Return each line of the records below that contains the word "display".

━━━ Extracted entries

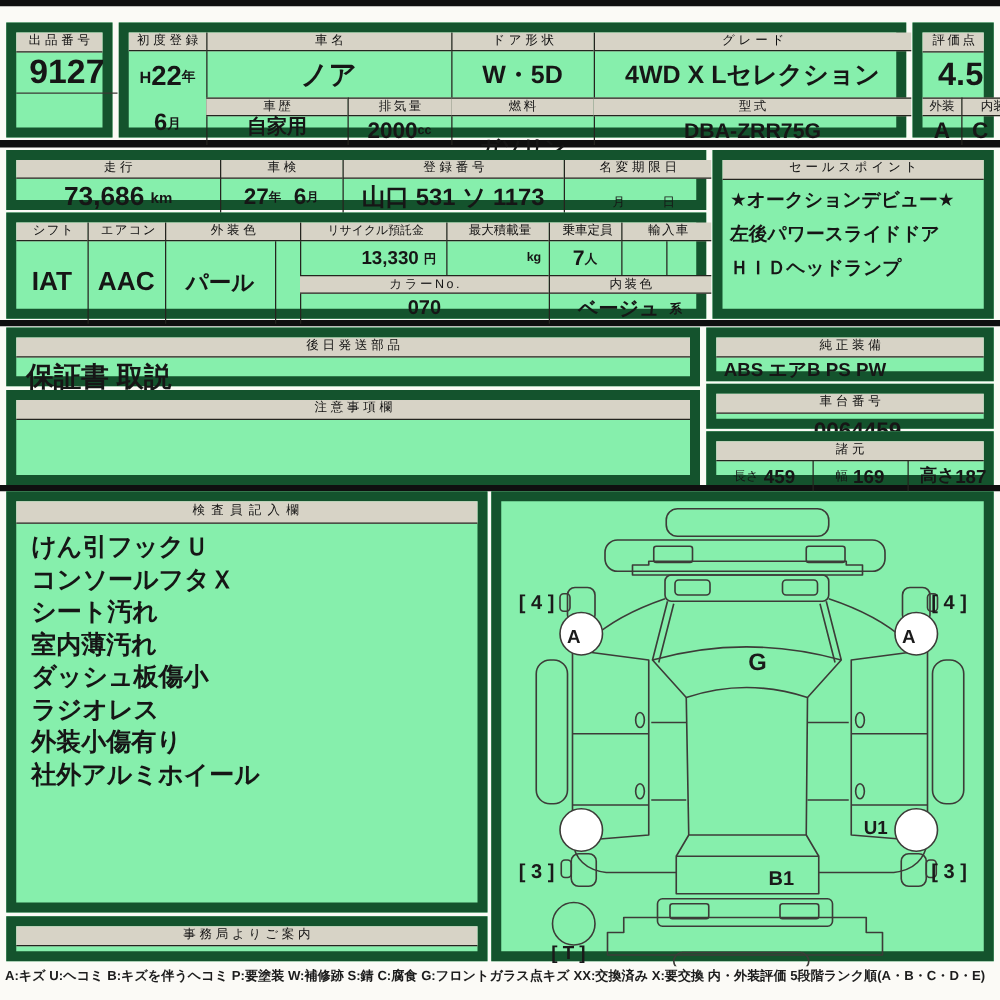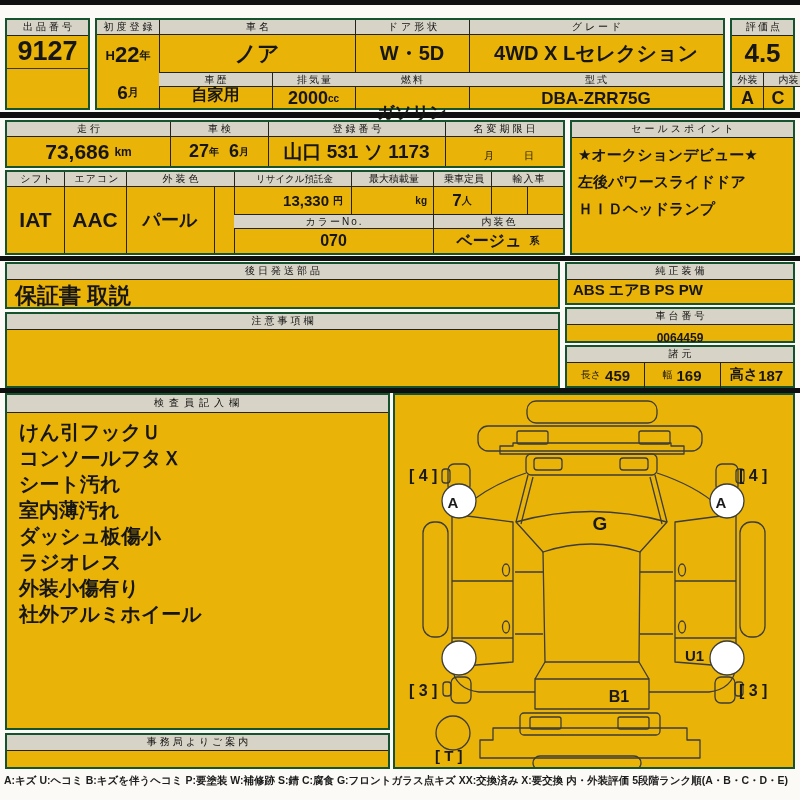--- a/index.html
+++ b/index.html
@@ -1,19 +1,19 @@
 <!DOCTYPE html>
 <html><head>
 <meta charset="utf-8">
 <style>
   html,body{margin:0;padding:0;}
   body{width:800px;height:800px;background:#f7f6f2;font-family:"Liberation Sans","DejaVu Sans",sans-serif;color:#161616;}
   #sheet{position:relative;width:800px;height:800px;background:#fbfaf6;overflow:hidden;}
   .bar{position:absolute;left:0;width:800px;background:#0f0f0f;}
-  .box{position:absolute;box-sizing:border-box;border:2px solid #14532d;background:#eab308;}
+  .box{position:absolute;box-sizing:border-box;border:8px solid #14532d;background:#86efac;}
   .cell{position:absolute;box-sizing:border-box;}
   .hdr{background:#d7d3c6;border-bottom:1.5px solid #24241f;text-align:center;font-size:10px;letter-spacing:3px;text-indent:3px;color:#111;line-height:14px;height:15px;overflow:hidden;}
   .subhdr{background:#d7d3c6;border-top:1.5px solid #24241f;border-bottom:1.5px solid #24241f;text-align:center;font-size:10px;letter-spacing:2px;text-indent:2px;line-height:13px;height:15px;overflow:hidden;box-sizing:border-box;}
   .bl{border-left:1.5px solid #24241f;}
   .v{font-weight:bold;text-align:center;display:flex;align-items:center;justify-content:center;white-space:nowrap;}
   .unit{font-weight:bold;}
   .vline{position:absolute;width:0;border-left:1.5px solid #24241f;}
   .notesline{font-size:20px;font-weight:bold;line-height:26px;white-space:nowrap;}
   .salesline{font-size:15px;font-weight:bold;line-height:27px;white-space:nowrap;}
   .legend{position:absolute;left:4px;top:774px;width:794px;font-size:10.5px;white-space:nowrap;color:#1c1c1c;font-weight:bold;}
@@ -169,21 +169,21 @@
     <div class="hdr">注意事項欄</div>
   </div>
 
   <div class="box" style="left:565px;top:262px;width:230px;height:43px">
     <div class="hdr">純正装備</div>
     <div class="cell" style="left:6px;top:17px;width:218px;height:24px;font-size:15px;font-weight:bold;white-space:nowrap">ABS エアB PS PW</div>
   </div>
 
   <div class="box" style="left:565px;top:307px;width:230px;height:36px">
     <div class="hdr">車台番号</div>
-    <div class="cell v" style="left:0;top:15px;width:226px;height:28px;font-size:12px">0064459</div>
+    <div class="cell v" style="left:0;top:15px;width:226px;height:28px;font-size:18px">0064459</div>
   </div>
 
   <div class="box" style="left:565px;top:345px;width:230px;height:43px">
     <div class="hdr">諸元</div>
     <div class="cell v" style="left:0;top:15px;width:77px;height:26px">
       <span style="font-size:10px;font-weight:normal;margin-right:4px">長さ</span>
         <span style="font-size:15px">459</span>
     </div>
     <div class="vline" style="left:77px;top:15px;height:26px"></div>
     <div class="cell v" style="left:77px;top:15px;width:76px;height:26px">

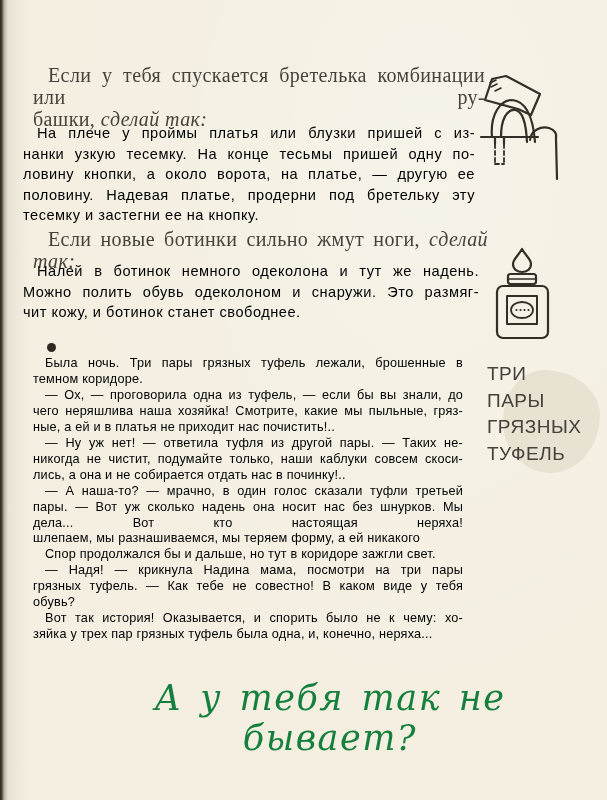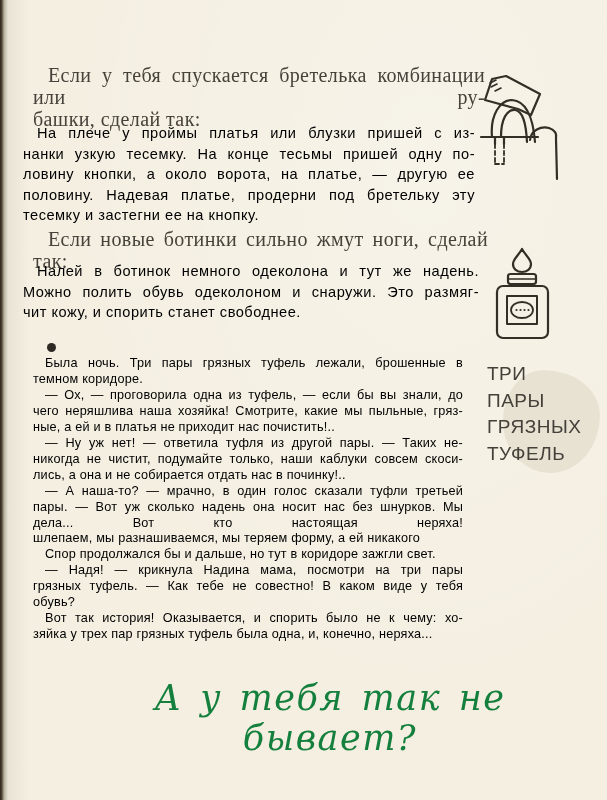--- a/index.html
+++ b/index.html
@@ -22,21 +22,21 @@
   
   .serif-para{
     position:absolute;left:33px;width:452px;
     font-family:"Liberation Serif",serif;
     font-size:20px;line-height:22px;color:#46423a;
     letter-spacing:0.4px;
   }
   .serif-para .line{display:block;}
   .stretch{text-align:justify;text-align-last:justify;}
   .indent{text-indent:15px;}
-  .ital{}
+  .ital{font-style:italic;}
   
   .sans-para{
     position:absolute;left:23px;
     font-size:14.6px;line-height:20.5px;letter-spacing:0.5px;
     color:#000000;
   }
   .jpara .tline{text-align:justify;text-align-last:justify;}
   .jpara .tline:last-child{text-align-last:left;}
   .jpara .tline:first-child{text-indent:14px;}
   
@@ -116,21 +116,21 @@
     </svg>
   </div>
 
   <div class="serif-para" style="top:228px;width:455px;">
     <span class="line stretch indent"><span>Если новые ботинки сильно жмут ноги, </span> <span class="ital">сделай так:</span></span>
   </div>
 
   <div class="sans-para jpara" style="top:261px;width:456px;">
       <div class="tline">Налей в ботинок немного одеколона и тут же надень.</div>
       <div class="tline">Можно полить обувь одеколоном и снаружи. Это размяг-</div>
-      <div class="tline">чит кожу, и спорить станет свободнее.</div>
+      <div class="tline">чит кожу, и ботинок станет свободнее.</div>
     </div>
 
   <div class="illo" style="left:492px;top:246px;">
     <svg width="62" height="96" viewBox="0 0 62 96">
       <g fill="none" stroke="#332e26" stroke-width="2.2" stroke-linecap="round" stroke-linejoin="round">
 
         <path d="M30,3 C27,9 21,13 21,18 C21,23 25,26 30,26 C35,26 39,23 39,18 C39,13 33,9 30,3 Z"></path>
 
         <rect x="16" y="28" width="28" height="10" rx="2.5"></rect>
         <path d="M16,33 L44,33" stroke-width="1.5"></path>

━━━━━━

[Exercise response]
   .v{font-weight:bold;text-align:center;display:flex;align-items:center;justify-content:center;white-space:nowrap;}
   .serif-para .line{display:block;}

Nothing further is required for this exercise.